[Registros de um conjunto de dados]
^^^^^^^^

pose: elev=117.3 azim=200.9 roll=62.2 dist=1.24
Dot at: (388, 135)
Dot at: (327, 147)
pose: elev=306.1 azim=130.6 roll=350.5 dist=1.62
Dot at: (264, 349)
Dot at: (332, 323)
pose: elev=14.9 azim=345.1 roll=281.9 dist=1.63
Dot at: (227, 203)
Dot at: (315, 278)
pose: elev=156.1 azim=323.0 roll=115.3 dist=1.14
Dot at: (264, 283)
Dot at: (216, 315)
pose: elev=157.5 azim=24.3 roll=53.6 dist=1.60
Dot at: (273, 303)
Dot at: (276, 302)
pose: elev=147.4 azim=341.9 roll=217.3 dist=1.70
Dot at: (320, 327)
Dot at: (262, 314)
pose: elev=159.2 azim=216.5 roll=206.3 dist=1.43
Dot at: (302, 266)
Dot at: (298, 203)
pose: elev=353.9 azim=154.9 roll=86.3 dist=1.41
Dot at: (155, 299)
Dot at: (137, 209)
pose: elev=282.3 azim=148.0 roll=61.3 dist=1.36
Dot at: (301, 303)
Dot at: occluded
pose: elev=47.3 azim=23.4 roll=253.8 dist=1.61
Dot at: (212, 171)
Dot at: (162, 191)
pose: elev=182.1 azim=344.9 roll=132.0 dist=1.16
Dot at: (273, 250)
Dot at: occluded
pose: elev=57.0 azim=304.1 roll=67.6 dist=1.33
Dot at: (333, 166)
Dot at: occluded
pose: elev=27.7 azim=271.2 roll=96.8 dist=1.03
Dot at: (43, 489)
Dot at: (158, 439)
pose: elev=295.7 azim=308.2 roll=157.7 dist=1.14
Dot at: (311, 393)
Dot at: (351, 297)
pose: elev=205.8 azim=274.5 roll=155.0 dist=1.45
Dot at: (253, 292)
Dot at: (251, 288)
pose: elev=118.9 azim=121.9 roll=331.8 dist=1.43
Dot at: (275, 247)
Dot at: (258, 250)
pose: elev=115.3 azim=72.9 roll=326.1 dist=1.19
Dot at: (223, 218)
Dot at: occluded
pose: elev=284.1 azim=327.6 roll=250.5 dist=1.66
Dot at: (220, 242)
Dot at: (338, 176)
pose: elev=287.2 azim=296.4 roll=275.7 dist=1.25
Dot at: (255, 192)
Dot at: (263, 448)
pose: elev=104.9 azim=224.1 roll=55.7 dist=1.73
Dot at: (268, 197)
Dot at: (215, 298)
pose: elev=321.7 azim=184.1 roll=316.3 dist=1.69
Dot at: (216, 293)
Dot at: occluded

^^^^^^^^

Detalhes da tarefa: Reproduza todas as linhas dos registros acima sem qualquer alteração, mantendo a ordem original.

Resposta:
pose: elev=117.3 azim=200.9 roll=62.2 dist=1.24
Dot at: (388, 135)
Dot at: (327, 147)
pose: elev=306.1 azim=130.6 roll=350.5 dist=1.62
Dot at: (264, 349)
Dot at: (332, 323)
pose: elev=14.9 azim=345.1 roll=281.9 dist=1.63
Dot at: (227, 203)
Dot at: (315, 278)
pose: elev=156.1 azim=323.0 roll=115.3 dist=1.14
Dot at: (264, 283)
Dot at: (216, 315)
pose: elev=157.5 azim=24.3 roll=53.6 dist=1.60
Dot at: (273, 303)
Dot at: (276, 302)
pose: elev=147.4 azim=341.9 roll=217.3 dist=1.70
Dot at: (320, 327)
Dot at: (262, 314)
pose: elev=159.2 azim=216.5 roll=206.3 dist=1.43
Dot at: (302, 266)
Dot at: (298, 203)
pose: elev=353.9 azim=154.9 roll=86.3 dist=1.41
Dot at: (155, 299)
Dot at: (137, 209)
pose: elev=282.3 azim=148.0 roll=61.3 dist=1.36
Dot at: (301, 303)
Dot at: occluded
pose: elev=47.3 azim=23.4 roll=253.8 dist=1.61
Dot at: (212, 171)
Dot at: (162, 191)
pose: elev=182.1 azim=344.9 roll=132.0 dist=1.16
Dot at: (273, 250)
Dot at: occluded
pose: elev=57.0 azim=304.1 roll=67.6 dist=1.33
Dot at: (333, 166)
Dot at: occluded
pose: elev=27.7 azim=271.2 roll=96.8 dist=1.03
Dot at: (43, 489)
Dot at: (158, 439)
pose: elev=295.7 azim=308.2 roll=157.7 dist=1.14
Dot at: (311, 393)
Dot at: (351, 297)
pose: elev=205.8 azim=274.5 roll=155.0 dist=1.45
Dot at: (253, 292)
Dot at: (251, 288)
pose: elev=118.9 azim=121.9 roll=331.8 dist=1.43
Dot at: (275, 247)
Dot at: (258, 250)
pose: elev=115.3 azim=72.9 roll=326.1 dist=1.19
Dot at: (223, 218)
Dot at: occluded
pose: elev=284.1 azim=327.6 roll=250.5 dist=1.66
Dot at: (220, 242)
Dot at: (338, 176)
pose: elev=287.2 azim=296.4 roll=275.7 dist=1.25
Dot at: (255, 192)
Dot at: (263, 448)
pose: elev=104.9 azim=224.1 roll=55.7 dist=1.73
Dot at: (268, 197)
Dot at: (215, 298)
pose: elev=321.7 azim=184.1 roll=316.3 dist=1.69
Dot at: (216, 293)
Dot at: occluded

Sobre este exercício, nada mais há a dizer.